The voxel sets which result from object extraction are the basic data structures of RTVR. For visualization, this data is inserted into a scene graph and rendered. An intermediate representation, which can be used to store visualization results for later interactive viewing is produced by transforming extracted voxel data into a space-efficient compressed format (see chapter 5) [40] and storing it on disk together with the currently used visualization and rendering parameters. For rendering, RTVR uses fast shear/warp projection as described in chapter 4, which requires the data to be given as isotropically spaced voxels. Fortunately, this does not really restrict the use of RTVR for visualization. Data which is given on non-Cartesian grids, can be resampled on-the-fly during the extraction of object voxels.
After extraction, the next step in the visualization process is the assignment of voxel attributes to optical properties (transfer-function mapping). One or two voxel attributes can be selected to influence a voxel's contribution to the visualization result. This attributes usually are the data value, the gradient direction, and/or the gradient magnitude. The restriction to two arguments per transfer function is imposed for performance reasons. For rendering, both values have to fit into a 16 bit field, which is typically subdivided into a 12 bit main channel for a more significant data value, and a 4 bit channel for a second, additional value.
The data values are used to index look-up tables to obtain and modulate color and opacity values in a way which is defined by the selected rendering mode. The look-up tables are used to implement different transfer functions and shading models in a very effective way.

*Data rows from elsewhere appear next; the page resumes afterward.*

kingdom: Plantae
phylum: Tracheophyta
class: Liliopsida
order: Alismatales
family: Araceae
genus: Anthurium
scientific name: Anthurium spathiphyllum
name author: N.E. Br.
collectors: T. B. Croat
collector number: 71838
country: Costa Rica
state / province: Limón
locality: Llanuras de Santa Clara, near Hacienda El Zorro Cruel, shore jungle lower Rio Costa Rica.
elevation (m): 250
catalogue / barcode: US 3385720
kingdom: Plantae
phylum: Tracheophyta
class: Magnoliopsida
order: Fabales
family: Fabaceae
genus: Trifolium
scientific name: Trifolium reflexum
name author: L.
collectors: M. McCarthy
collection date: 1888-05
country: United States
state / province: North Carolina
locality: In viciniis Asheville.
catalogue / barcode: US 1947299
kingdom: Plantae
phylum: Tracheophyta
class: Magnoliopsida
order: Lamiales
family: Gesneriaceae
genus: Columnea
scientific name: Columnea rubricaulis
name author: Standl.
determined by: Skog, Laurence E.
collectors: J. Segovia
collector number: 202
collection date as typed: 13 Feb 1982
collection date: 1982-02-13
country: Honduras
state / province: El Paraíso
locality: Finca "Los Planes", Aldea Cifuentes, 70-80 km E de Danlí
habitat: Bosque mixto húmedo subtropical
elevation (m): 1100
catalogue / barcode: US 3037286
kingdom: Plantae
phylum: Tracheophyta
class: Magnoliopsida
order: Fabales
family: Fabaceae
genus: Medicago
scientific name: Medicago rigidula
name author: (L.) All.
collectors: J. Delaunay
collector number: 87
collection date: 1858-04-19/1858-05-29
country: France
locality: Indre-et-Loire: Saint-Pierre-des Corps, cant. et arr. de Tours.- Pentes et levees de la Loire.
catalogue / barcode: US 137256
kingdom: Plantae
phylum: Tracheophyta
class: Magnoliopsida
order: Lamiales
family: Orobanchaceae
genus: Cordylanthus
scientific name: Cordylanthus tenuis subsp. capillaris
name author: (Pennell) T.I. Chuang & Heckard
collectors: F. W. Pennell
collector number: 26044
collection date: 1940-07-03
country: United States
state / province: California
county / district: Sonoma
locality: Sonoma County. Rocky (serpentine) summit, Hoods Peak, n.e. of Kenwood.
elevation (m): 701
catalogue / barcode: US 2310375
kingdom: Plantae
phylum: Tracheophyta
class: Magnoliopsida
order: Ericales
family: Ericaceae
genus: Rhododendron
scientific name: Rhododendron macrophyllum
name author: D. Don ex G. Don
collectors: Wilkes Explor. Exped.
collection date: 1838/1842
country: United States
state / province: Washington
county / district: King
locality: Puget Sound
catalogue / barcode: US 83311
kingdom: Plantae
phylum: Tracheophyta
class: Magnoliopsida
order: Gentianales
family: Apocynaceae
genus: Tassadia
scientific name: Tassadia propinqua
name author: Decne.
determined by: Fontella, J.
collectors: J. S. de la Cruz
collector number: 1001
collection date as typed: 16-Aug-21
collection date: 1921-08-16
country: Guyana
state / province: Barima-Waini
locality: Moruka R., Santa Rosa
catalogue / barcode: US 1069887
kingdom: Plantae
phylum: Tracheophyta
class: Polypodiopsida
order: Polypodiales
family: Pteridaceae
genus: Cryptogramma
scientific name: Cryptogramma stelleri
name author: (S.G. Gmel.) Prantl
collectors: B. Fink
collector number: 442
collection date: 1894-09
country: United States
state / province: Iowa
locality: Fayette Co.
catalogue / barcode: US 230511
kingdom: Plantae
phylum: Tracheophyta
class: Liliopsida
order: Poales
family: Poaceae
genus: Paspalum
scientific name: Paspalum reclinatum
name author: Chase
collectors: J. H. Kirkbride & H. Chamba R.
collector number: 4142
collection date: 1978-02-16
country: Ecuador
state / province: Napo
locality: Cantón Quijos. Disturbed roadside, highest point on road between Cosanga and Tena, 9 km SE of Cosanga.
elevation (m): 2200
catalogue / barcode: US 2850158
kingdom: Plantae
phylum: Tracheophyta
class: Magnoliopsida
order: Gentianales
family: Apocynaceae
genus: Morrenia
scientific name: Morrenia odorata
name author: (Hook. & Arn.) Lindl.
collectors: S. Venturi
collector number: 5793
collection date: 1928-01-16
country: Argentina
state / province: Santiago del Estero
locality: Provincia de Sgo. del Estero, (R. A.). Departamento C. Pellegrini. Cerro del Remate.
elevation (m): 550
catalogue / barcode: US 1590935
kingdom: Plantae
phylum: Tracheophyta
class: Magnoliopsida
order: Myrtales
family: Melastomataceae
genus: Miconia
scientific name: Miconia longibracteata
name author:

Depending on the visualization parameters in use, some object voxels may not contribute to a visualization at all - as they may be, for example, totally transparent after application of the transfer function. A background thread identifies those voxels during idle-time and rearranges the data in a way that later no effort is spent on skipping them during the next rendering pass. This is especially useful for accelerating the rendering of ``fuzzy'' objects, where no exact information about object shape is available at the time of extraction.
The object data contained within a single scene graph can be
simultaneously displayed in several views - a 3D view and several
sections through the volume, for example. Parameter changes which
influence the results of the visualization can be carried out either
by using GUI components, or by directly interacting with objects within
the rendered view. GUI components for parameter adjustments are
automatically derived from the visualization
pipeline and grouped into a ``control panel''. Within a (3D) view,
objects can be selected by clicking on them, parameters like the
camera position, zoom factor, light source position, or object opacity
and transfer function can be manipulated by dragging the mouse.